4名乗車、エアコンは弱冷房、80~100Km/hの巡航で、最初に辿り着いたのが足柄サービスエリア(SA)だ。このSAには充電ステーションが設置されているのだ。この時点での残・航続可能距離は30Km弱。130Km走行分のエネルギーを消費したことになる。エネルギー補給にはちょうどいいタイミングだ。
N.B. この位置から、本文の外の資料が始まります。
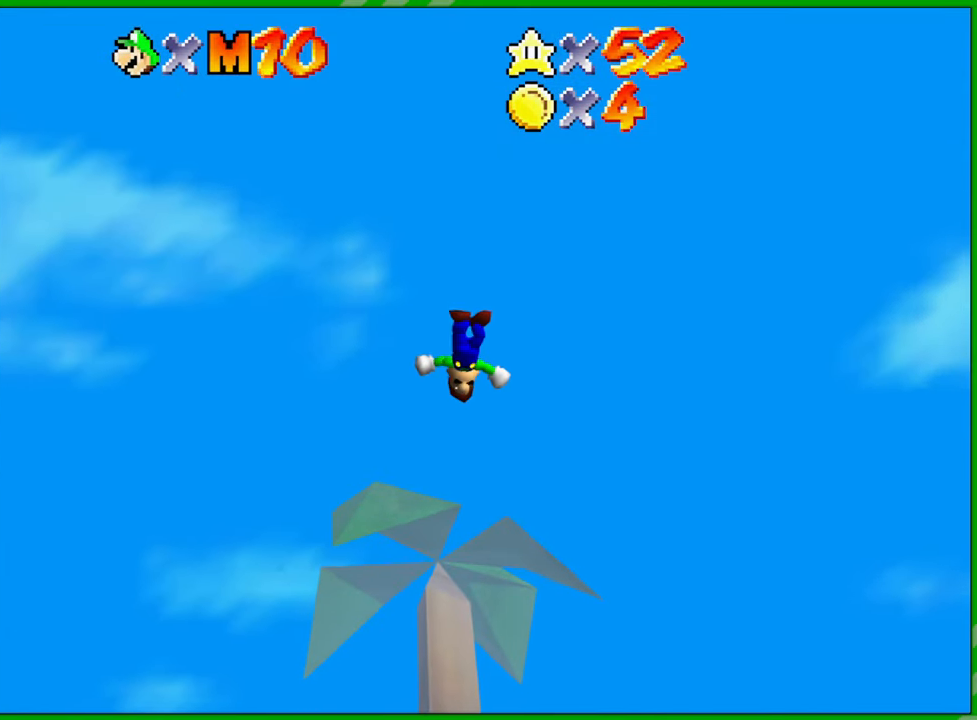
{"buttons": [], "left_stick": "center", "events": [[83, "left_stick", "right"], [317, "left_stick", "center"]]}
充電ステーションの場所がわかり近づいてみて目を疑った...なんと既に先客のLEAFが充電の最中ではないか!高速のサービスエリアでEVの充電を行う人が我々以外にいることなど想像すらしていなかったのでビックリ。EV、意外と流行っているのね。ステーションは1台分しか設置されていないので、先客が終わるのを待つしかないのだ。
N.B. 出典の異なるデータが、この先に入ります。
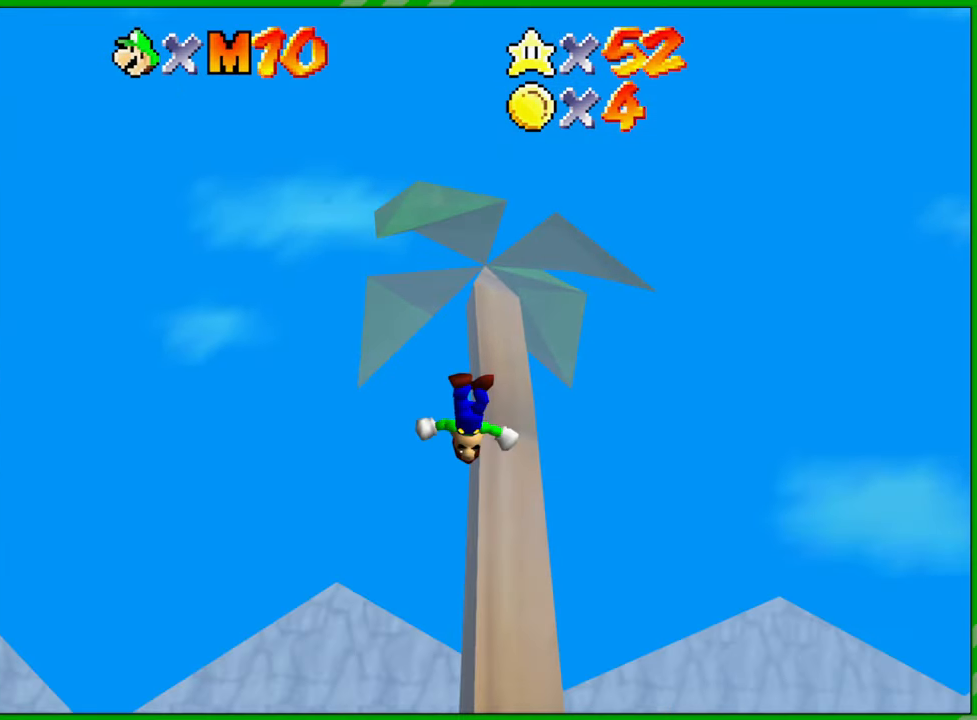
{"buttons": [], "left_stick": "center", "events": []}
待つとはいえ、自車の充電を開始しないことにはのんびりコーヒーも飲めないということで車の周りでソワソワしていると、先客のオーナーさん登場。なんでも正真正銘のオーナーさんで、買ってから3000Kmで初めての長距離走行だそうだ。これまで怖くて遠出はできなかったのだが意を決してのチャレンジだそうだ。千葉を出発して海老名で一回充電、そして足柄で二回目の充電と、小刻みに充電を行いながら南下しているとのこと。なかなか充電が終わらず、本人も待ちくたびれている様子。どうやらLEAFで設定できる80%と100%の2種類の急速充電量のうち100%の充電モードを選択しているようで、充電完了まで1時間近くかかるようだ。もう一方の80%充電モードに比べると、過充電防止のために最後の20%は微弱充電を行うようで、20%の差のために充電完了時間は2倍に延びるのだ。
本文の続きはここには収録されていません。